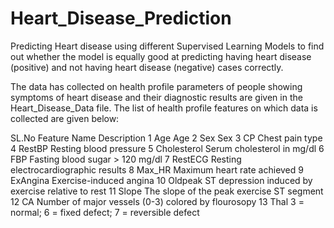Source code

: # Heart_Disease_Prediction
Predicting Heart disease using different Supervised Learning Models to find out whether the model is equally good at predicting having heart disease (positive) and not having heart disease (negative) cases correctly.

The data has collected on health profile parameters of people showing symptoms of heart disease and their diagnostic results are given in the Heart_Disease_Data file. The list of health profile features on which data is collected are given below:

SL.No 	Feature Name	      Description
1	       Age	              Age
2	       Sex              	Sex
3	       CP               	Chest pain type 
4	       RestBP	            Resting blood pressure
5	       Cholesterol      	Serum cholesterol in mg/dl
6	       FBP	              Fasting blood sugar > 120 mg/dl
7	       RestECG          	Resting electrocardiographic results 
8	       Max_HR           	Maximum heart rate achieved
9	       ExAngina         	Exercise-induced angina
10	     Oldpeak	          ST depression induced by exercise relative to rest
11	     Slope	            The slope of the peak exercise ST segment
12	     CA	                Number of major vessels (0-3) colored by flourosopy
13	     Thal	              3 = normal; 6 = fixed defect; 7 = reversible defect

What is being asked:
In the material above, find the lines that contain "induced" and show them.

Solved problem:
9	       ExAngina         	Exercise-induced angina
10	     Oldpeak	          ST depression induced by exercise relative to rest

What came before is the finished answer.